*** Data extract ***

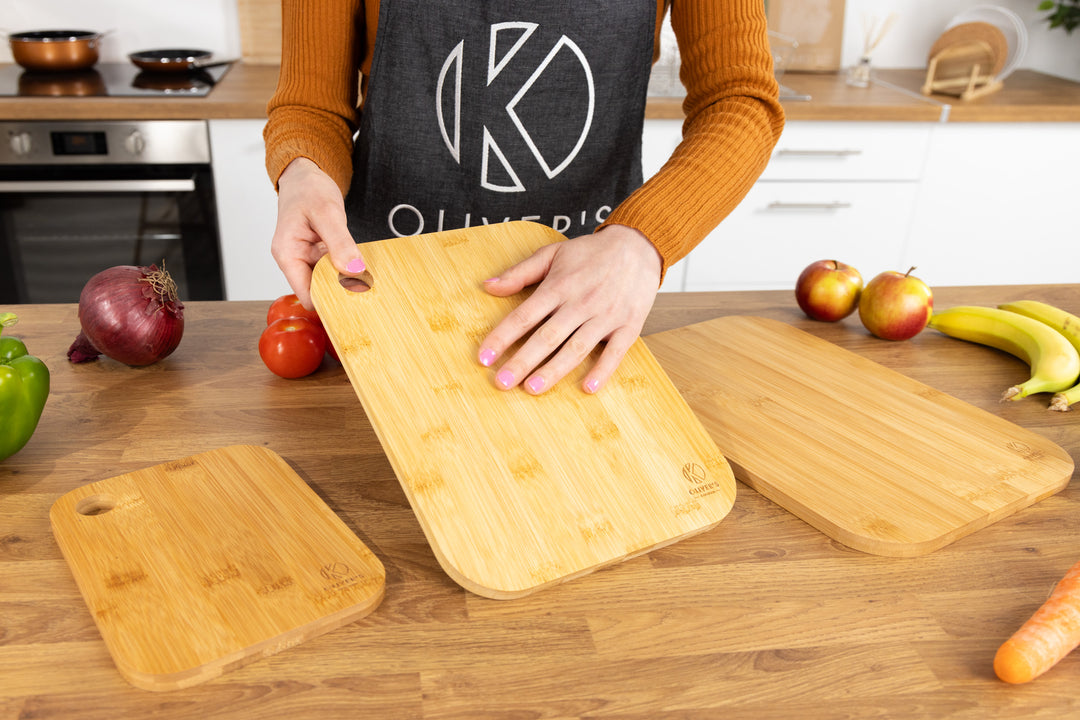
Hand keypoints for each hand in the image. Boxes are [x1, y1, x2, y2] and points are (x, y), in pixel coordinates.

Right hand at [270, 158, 365, 309]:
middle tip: (368, 290)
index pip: (307, 295)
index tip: (355, 298)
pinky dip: (347, 269)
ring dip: (346, 281)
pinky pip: (334, 269)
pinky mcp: (318, 255)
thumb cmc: (308, 189)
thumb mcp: (326, 212)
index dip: (330, 300)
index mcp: (288, 254)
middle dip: (341, 292)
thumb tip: (354, 270)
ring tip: (367, 279)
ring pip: (328, 282)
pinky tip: (361, 267)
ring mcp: (307, 259)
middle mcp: (295, 261)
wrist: (304, 176)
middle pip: (319, 291)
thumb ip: (340, 242)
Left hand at [478, 224, 661, 394]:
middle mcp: (580, 303)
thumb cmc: (591, 253)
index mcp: (559, 286)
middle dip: (522, 361)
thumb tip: (488, 287)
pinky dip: (603, 369)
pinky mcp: (629, 325)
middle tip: (502, 382)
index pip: (524, 316)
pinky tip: (588, 387)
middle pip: (547, 336)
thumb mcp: (552, 253)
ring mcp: (606, 316)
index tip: (483, 357)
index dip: (502, 337)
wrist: (638, 246)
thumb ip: (520, 272)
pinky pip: (616, 351)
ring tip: (532, 388)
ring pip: (576, 347)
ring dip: (554, 369)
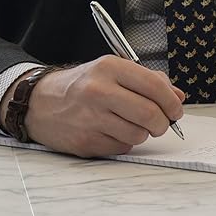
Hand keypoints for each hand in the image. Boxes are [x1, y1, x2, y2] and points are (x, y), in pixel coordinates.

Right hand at [13, 56, 185, 156]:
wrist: (38, 103)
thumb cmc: (80, 87)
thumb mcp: (110, 72)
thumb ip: (146, 81)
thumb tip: (177, 97)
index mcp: (108, 68)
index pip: (155, 87)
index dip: (172, 103)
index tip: (174, 110)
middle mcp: (99, 91)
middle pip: (150, 115)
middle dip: (161, 123)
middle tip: (158, 123)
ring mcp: (91, 118)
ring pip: (139, 135)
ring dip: (140, 134)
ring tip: (127, 124)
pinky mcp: (86, 141)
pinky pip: (122, 147)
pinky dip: (121, 142)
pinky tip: (108, 131)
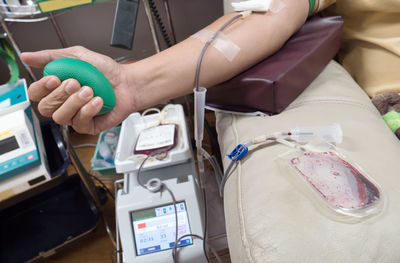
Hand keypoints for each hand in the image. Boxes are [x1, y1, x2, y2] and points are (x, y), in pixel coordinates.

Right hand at [21, 46, 135, 133]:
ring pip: (60, 117)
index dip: (41, 88)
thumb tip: (27, 57)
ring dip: (74, 102)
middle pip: (46, 107)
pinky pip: (80, 123)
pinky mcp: (88, 126)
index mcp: (57, 89)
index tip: (54, 78)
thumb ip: (50, 57)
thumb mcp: (77, 57)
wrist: (127, 82)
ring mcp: (75, 116)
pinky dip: (88, 110)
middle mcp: (64, 104)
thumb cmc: (105, 72)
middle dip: (60, 94)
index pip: (36, 94)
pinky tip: (98, 101)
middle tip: (76, 82)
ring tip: (89, 91)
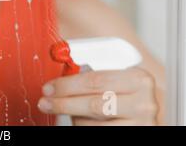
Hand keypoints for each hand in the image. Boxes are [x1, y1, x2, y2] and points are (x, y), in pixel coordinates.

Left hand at [37, 68, 158, 124]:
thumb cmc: (123, 91)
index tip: (49, 87)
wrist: (143, 110)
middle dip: (64, 103)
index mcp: (138, 79)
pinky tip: (81, 120)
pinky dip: (84, 126)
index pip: (95, 81)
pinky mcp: (137, 134)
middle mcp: (143, 103)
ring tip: (67, 110)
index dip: (67, 84)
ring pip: (94, 123)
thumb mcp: (112, 74)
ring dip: (75, 117)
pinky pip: (99, 132)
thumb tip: (58, 55)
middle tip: (45, 102)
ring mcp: (142, 123)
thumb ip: (89, 66)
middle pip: (94, 104)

***

* What is being asked: Go through the records above and, whenever a line includes the word "Right", copy it.

* Answer section:
Right hand at [270, 158, 365, 309]:
Right hand at [13, 56, 185, 156]:
Right hand at [21, 46, 135, 133]:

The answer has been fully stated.